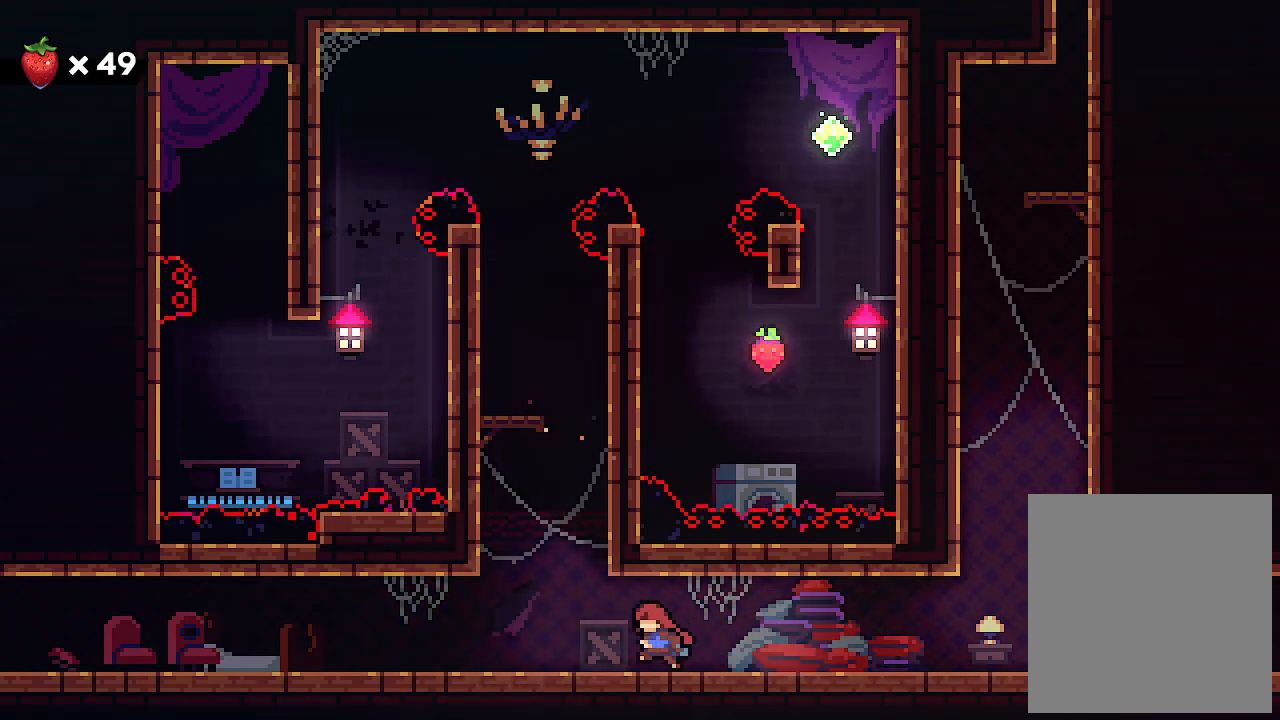
{"keys": ["right"], "events": [[200, "right", "down"], [266, "left", "up"], [266, "z", "down"], [500, "z", "up"]]}
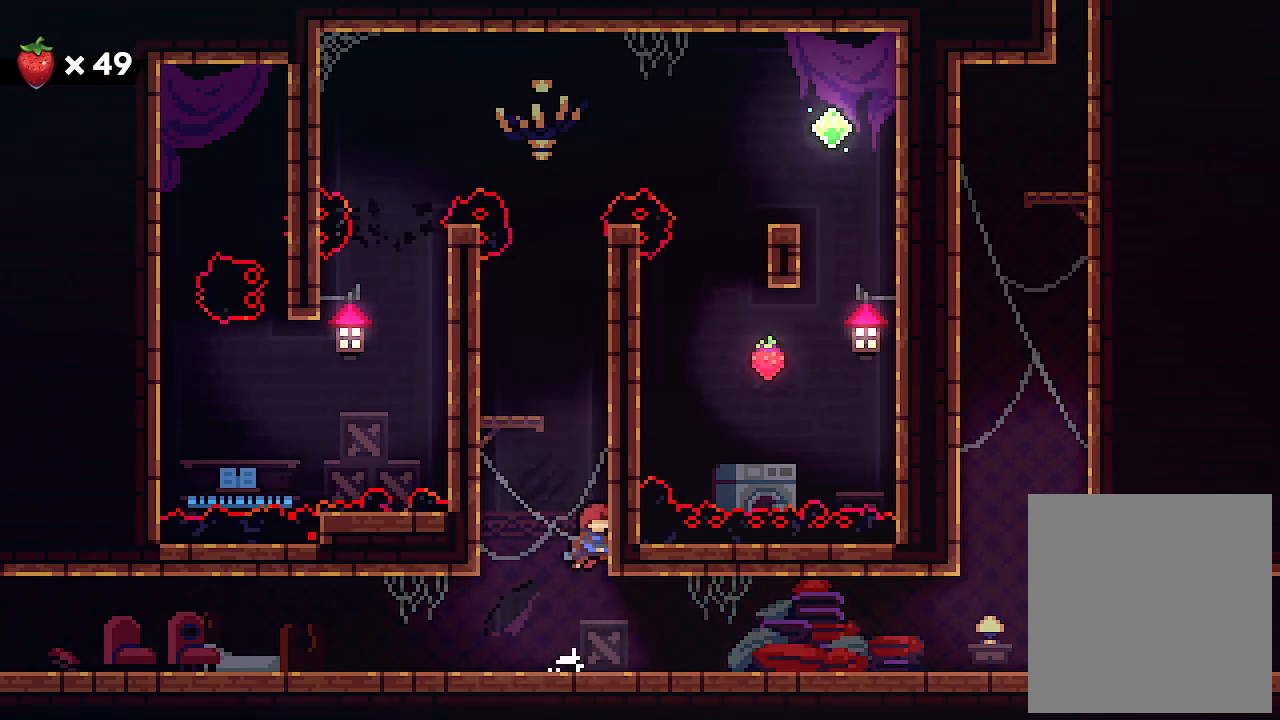
{"keys": ["left", "z"], "events": [[66, "z", "down"], [266, "z", "up"], [366, "z", "down"], [400, "left", "down"], [466, "right", "up"]]}
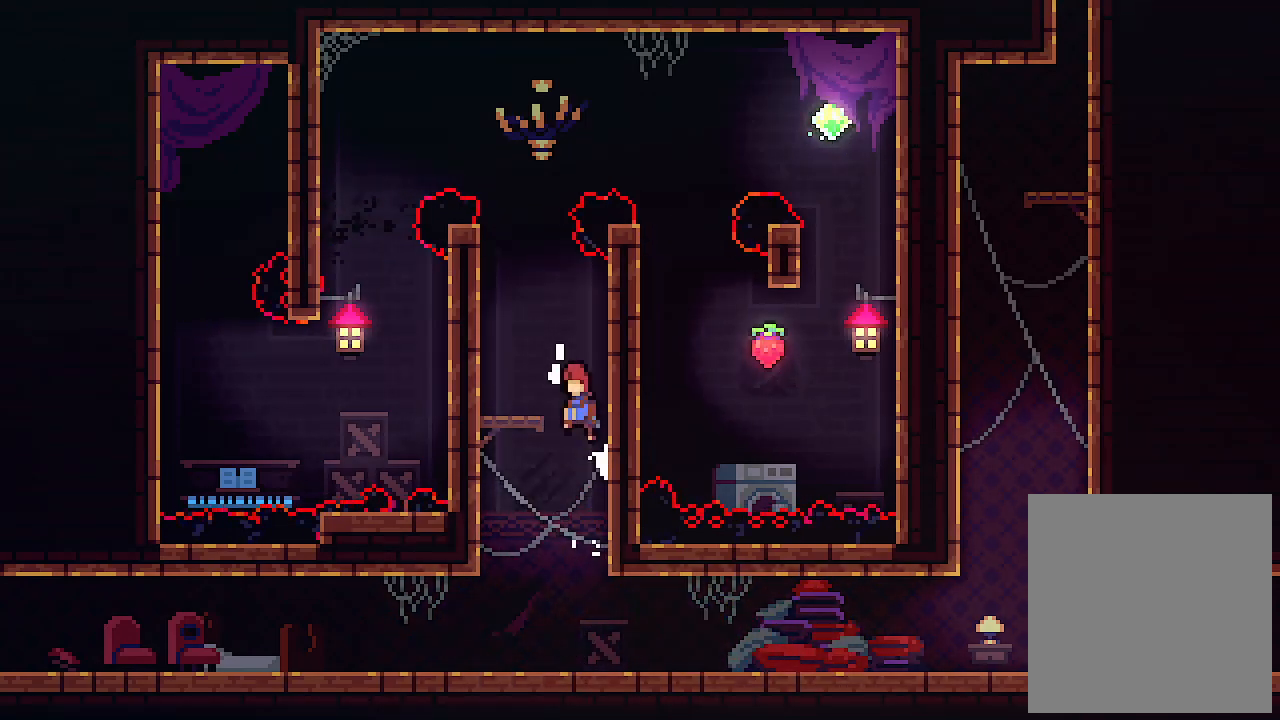
{"keys": [], "events": [[33, "z", "up"], [233, "left", "up"]]}
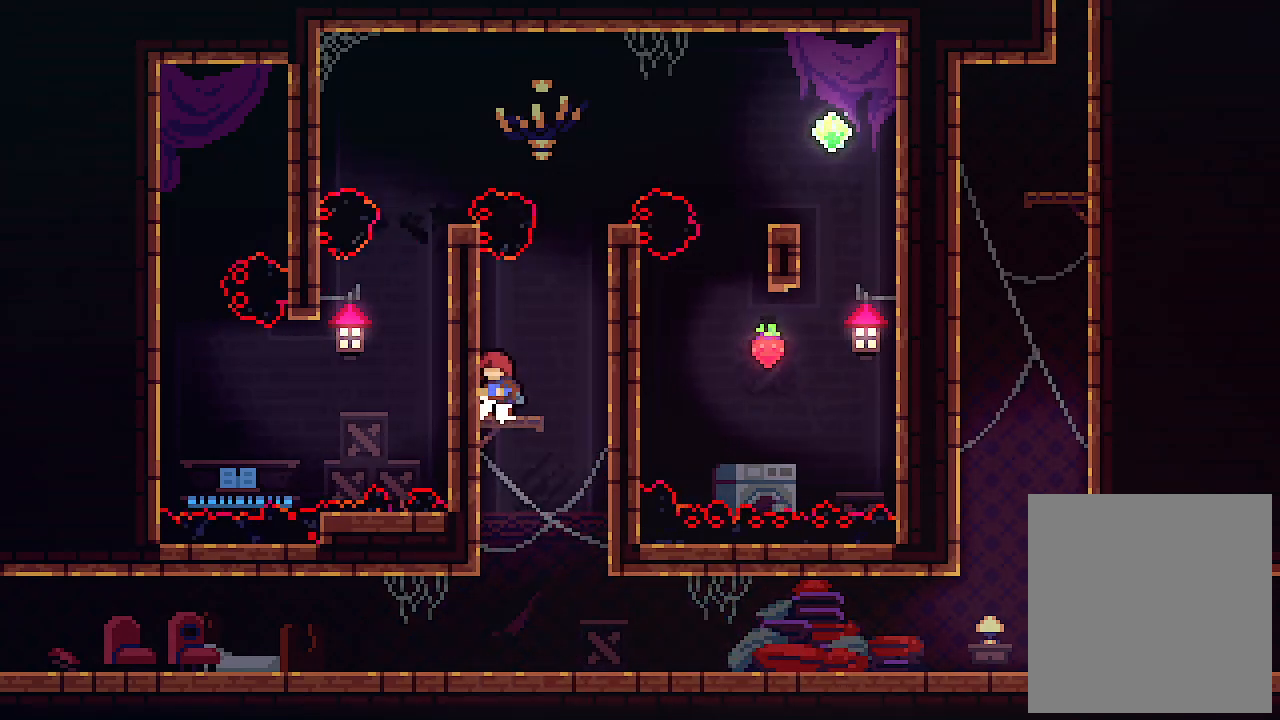
{"keys": [], "events": []}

What needs to be done | Line by line, restate the data above exactly as it stands, minus the pictures.

Solved problem |
{"keys": ["right"], "events": [[200, "right", "down"], [266, "left", "up"], [266, "z", "down"], [500, "z", "up"]]}
{"keys": ["left", "z"], "events": [[66, "z", "down"], [266, "z", "up"], [366, "z", "down"], [400, "left", "down"], [466, "right", "up"]]}
{"keys": [], "events": [[33, "z", "up"], [233, "left", "up"]]}
{"keys": [], "events": []}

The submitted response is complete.